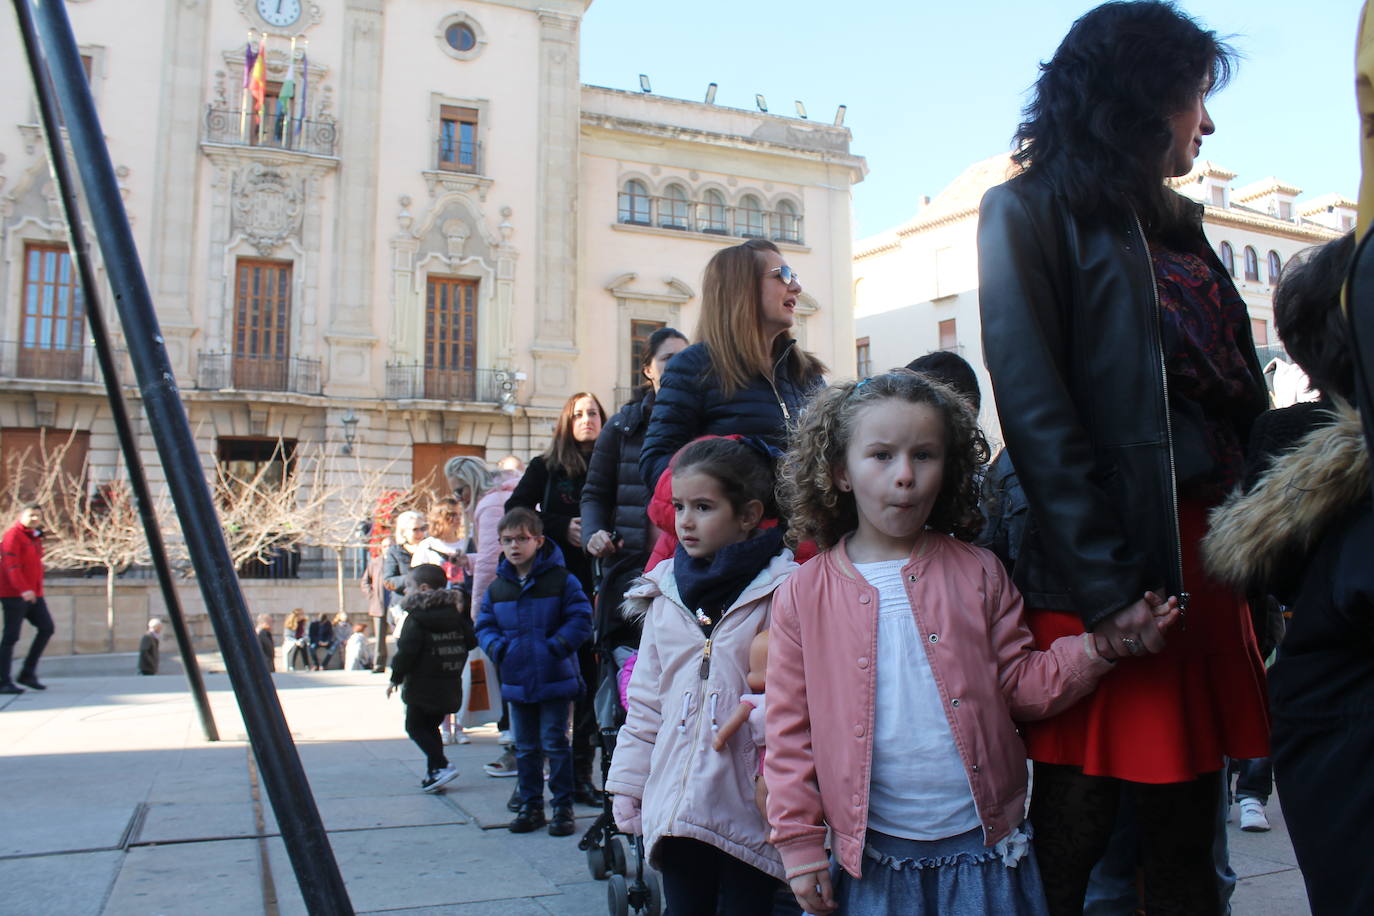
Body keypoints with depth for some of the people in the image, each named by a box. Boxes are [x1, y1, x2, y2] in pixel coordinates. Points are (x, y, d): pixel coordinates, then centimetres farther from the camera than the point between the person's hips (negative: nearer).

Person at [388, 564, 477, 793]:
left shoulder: (416, 618, -13)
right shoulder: (455, 614, 7)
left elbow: (406, 651, -17)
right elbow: (470, 642, 10)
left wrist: (396, 678, -7)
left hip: (422, 687, -7)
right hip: (449, 686, 7)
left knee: (415, 727, 2)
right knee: (431, 727, 18)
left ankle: (441, 766, -11)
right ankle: (433, 773, 17)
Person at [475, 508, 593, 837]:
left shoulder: (562, 580, -8)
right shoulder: (497, 588, 6)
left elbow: (580, 619, -11)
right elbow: (484, 624, 12)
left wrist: (555, 646, -20)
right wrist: (497, 647, -7)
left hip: (555, 680, -5)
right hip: (516, 682, 5)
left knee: (555, 744, 0)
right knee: (525, 747, 13)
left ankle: (563, 807, 12)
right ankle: (531, 806, 25)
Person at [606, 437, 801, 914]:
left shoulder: (783, 590, -8)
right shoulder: (665, 593, 10)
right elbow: (646, 700, 14)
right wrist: (629, 784, 13)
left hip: (748, 808, -5)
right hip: (675, 803, 5)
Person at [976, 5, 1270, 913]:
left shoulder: (1176, 223, 20)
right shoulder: (1032, 211, -2)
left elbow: (1243, 397, 17)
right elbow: (1035, 410, -13)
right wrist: (1102, 586, -18)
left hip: (1205, 556, 7)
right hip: (1107, 571, -7)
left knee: (1188, 842, 12)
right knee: (1072, 837, 1)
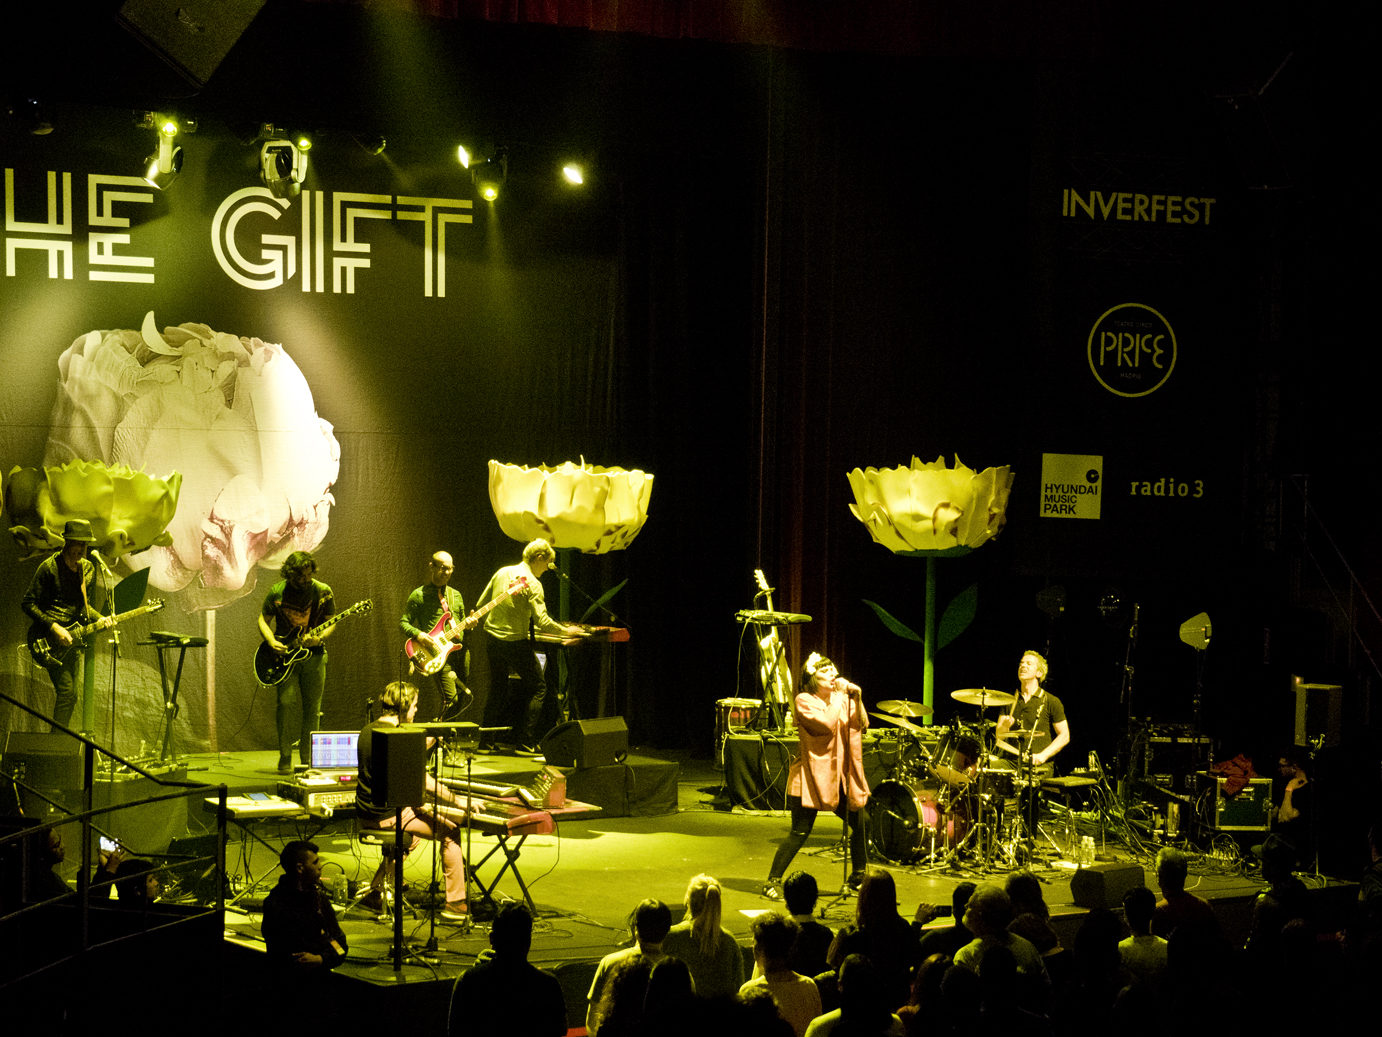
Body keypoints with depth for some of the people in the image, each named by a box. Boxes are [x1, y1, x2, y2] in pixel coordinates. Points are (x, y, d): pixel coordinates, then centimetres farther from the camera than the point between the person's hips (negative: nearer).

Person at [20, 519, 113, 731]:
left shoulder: (88, 569, 10)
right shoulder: (49, 567, -12)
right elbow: (27, 603, -11)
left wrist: (99, 619, -1)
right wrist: (54, 628, -18)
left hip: (71, 638, 7)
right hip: (48, 636, -7)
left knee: (69, 693, 6)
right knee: (67, 692, -16)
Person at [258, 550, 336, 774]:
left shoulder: (323, 592, 0)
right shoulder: (277, 592, -2)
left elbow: (331, 622, 6)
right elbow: (263, 620, 7)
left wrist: (320, 637, -14)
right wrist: (272, 642, -11)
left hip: (314, 655, 1)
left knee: (312, 709, 1)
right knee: (286, 702, -14)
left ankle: (307, 759, 13)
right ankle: (285, 759, -4)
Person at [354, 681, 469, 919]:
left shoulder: (368, 732, 9)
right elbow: (424, 782, -21)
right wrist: (460, 803, -15)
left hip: (365, 813, 9)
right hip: (388, 815, -9)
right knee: (450, 831, 1)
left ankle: (375, 893, 34)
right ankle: (455, 903, 3)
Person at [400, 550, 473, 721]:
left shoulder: (456, 595, 19)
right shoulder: (418, 596, 2)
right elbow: (403, 623, 1)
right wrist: (419, 635, -17)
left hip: (458, 651, 6)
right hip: (437, 655, -6)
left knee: (463, 698, 4)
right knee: (450, 700, -17)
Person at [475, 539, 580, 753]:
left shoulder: (502, 572, 7)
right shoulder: (533, 584, -14)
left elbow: (480, 605, 12)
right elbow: (542, 621, -20)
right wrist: (565, 631, -7)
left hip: (492, 638, 7)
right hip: (515, 642, -7)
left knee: (497, 689, 17)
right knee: (537, 687, 6)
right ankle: (524, 737, -1)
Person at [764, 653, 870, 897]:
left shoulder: (842, 698, 10)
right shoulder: (804, 700, -9)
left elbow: (862, 726, 2)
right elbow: (828, 724, -23)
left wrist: (857, 698, -10)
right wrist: (839, 694, -16)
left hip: (839, 776, 6)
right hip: (811, 775, -6)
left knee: (858, 821, 7)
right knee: (800, 831, -9)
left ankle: (858, 876, 25)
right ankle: (773, 882, -2)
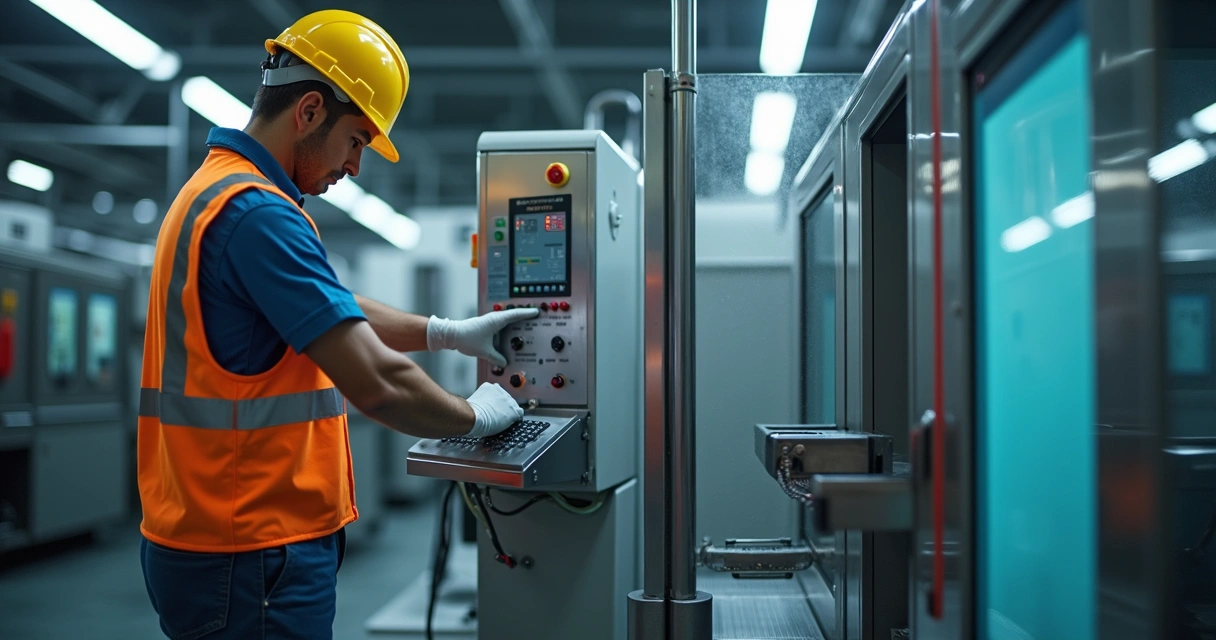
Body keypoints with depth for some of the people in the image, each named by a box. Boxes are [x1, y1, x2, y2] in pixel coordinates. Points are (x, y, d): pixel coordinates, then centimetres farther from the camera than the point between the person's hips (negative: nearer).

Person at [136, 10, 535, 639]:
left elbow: (332, 310, 23)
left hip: (215, 536, 10)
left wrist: (451, 333, 15)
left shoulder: (216, 190, 12)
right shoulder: (258, 212, -22)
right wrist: (475, 416, -7)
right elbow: (380, 384, -25)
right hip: (251, 559, -10)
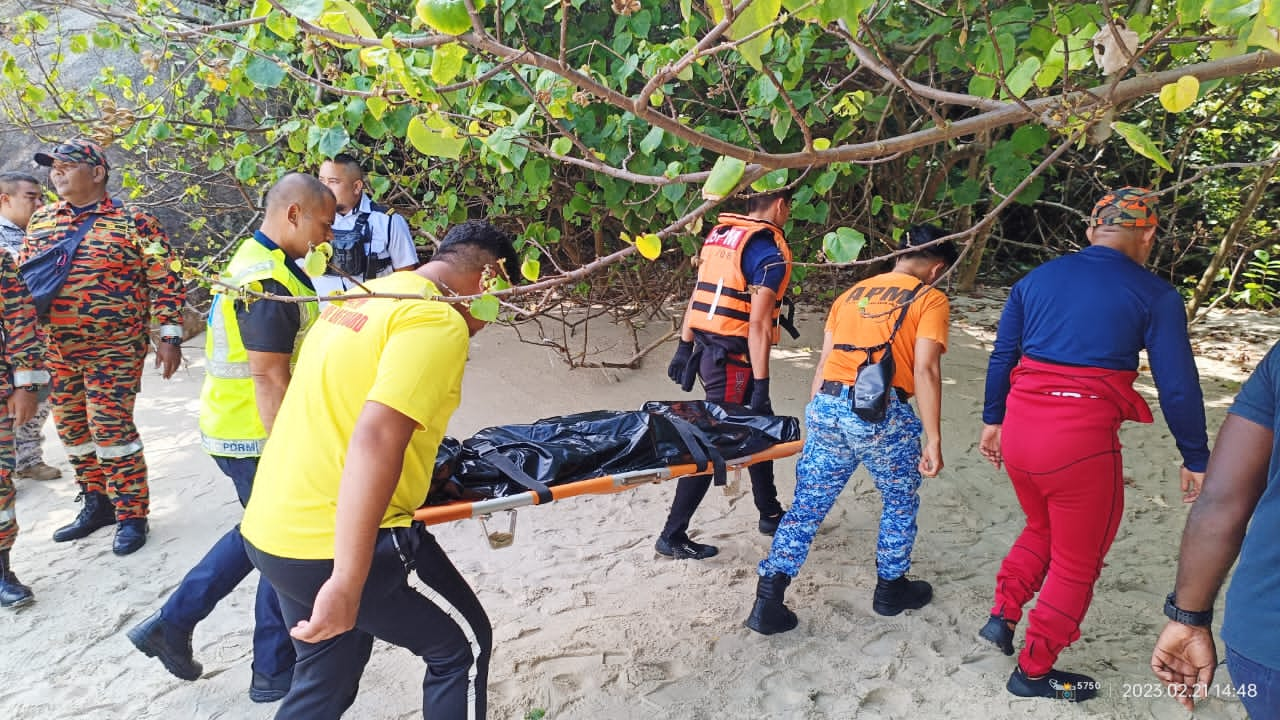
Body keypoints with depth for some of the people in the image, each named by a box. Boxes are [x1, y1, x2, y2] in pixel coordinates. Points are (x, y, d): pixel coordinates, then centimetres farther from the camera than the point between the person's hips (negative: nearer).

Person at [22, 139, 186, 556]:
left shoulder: (133, 222, -6)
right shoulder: (40, 222, 11)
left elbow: (164, 281, -7)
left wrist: (170, 337, -11)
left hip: (114, 348, -6)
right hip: (55, 350, 6)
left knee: (111, 430, -6)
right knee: (72, 429, 13)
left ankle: (132, 516, 7)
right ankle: (97, 504, 29)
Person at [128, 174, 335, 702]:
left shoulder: (254, 260, 10)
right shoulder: (269, 281, -23)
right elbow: (270, 381, -26)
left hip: (234, 427, 10)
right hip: (258, 438, -10)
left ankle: (172, 623, 30)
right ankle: (274, 672, 21)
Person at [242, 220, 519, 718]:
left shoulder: (360, 299, 13)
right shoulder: (437, 321, -16)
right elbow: (375, 441, -28)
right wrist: (346, 584, -29)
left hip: (272, 528, 9)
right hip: (336, 544, -9)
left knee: (326, 678, 25)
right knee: (463, 644, 14)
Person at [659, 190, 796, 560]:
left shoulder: (719, 233, 10)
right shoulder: (770, 251, -13)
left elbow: (698, 295, 12)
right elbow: (758, 324, -18)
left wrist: (685, 347, 16)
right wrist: (760, 384, -16)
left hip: (707, 348, 9)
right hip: (733, 359, -9)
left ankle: (770, 514, 34)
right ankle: (672, 535, 5)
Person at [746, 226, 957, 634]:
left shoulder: (852, 293, 20)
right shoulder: (931, 299, 4)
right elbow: (925, 370, -8)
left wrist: (814, 416, 23)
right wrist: (933, 440, -7)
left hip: (827, 406, 5)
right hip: (881, 415, -4)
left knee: (808, 506, 11)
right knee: (900, 502, 21)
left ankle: (767, 602, 9)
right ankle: (890, 589, 35)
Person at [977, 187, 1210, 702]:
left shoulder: (1035, 280, 9)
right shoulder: (1154, 296, -3)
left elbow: (1001, 359, 12)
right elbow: (1177, 388, -2)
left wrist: (993, 420, 23)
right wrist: (1196, 459, 9)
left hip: (1019, 431, 5)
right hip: (1083, 442, -5)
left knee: (1042, 528, 32)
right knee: (1076, 563, 15)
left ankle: (1002, 615, 25)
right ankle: (1034, 671, 25)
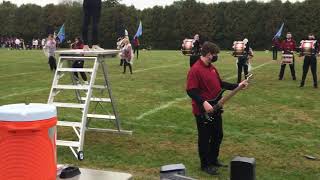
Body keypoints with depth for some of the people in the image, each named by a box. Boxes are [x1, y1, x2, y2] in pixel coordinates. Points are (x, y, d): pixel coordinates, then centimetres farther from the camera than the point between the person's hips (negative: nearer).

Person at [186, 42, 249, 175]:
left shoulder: (212, 68, 10)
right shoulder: (195, 70, -20)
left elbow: (220, 84, 19)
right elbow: (191, 91, -25)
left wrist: (237, 86, 13)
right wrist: (204, 103, -31)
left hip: (215, 110, 9)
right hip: (203, 111, -9)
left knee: (218, 135, 18)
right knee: (204, 138, 4)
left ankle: (213, 159, 36)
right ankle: (205, 165, 20)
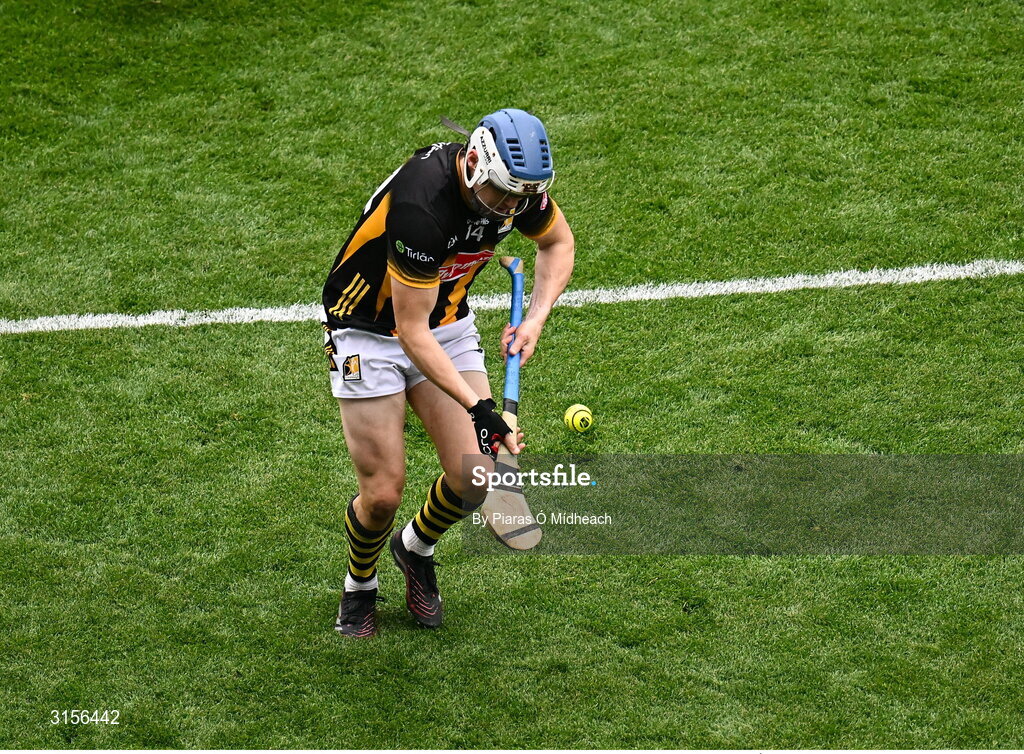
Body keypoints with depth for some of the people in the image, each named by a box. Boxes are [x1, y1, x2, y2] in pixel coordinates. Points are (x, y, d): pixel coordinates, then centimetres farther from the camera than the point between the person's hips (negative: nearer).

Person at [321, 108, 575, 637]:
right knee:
_____
「right elbow: (646, 700, 14)」を含む行に始まり「right knee: (1072, 837, 1)」を含む行に終わる範囲について、「hip」を「waist」に置き換え、ほかは一切変えずにその範囲の行のみを示してください。

# [結果]
right elbow: (646, 700, 14)
right wrist: (629, 784, 13)
left waist: (748, 808, -5)
right waist: (675, 803, 5)
Person at [976, 5, 1270, 913]:
left shoulder: (1176, 223, 20)
right shoulder: (1032, 211, -2)
left elbow: (1243, 397, 17)
right elbow: (1035, 410, -13)
right wrist: (1102, 586, -18)
left waist: (1205, 556, 7)
right waist: (1107, 571, -7)
left knee: (1188, 842, 12)
right knee: (1072, 837, 1)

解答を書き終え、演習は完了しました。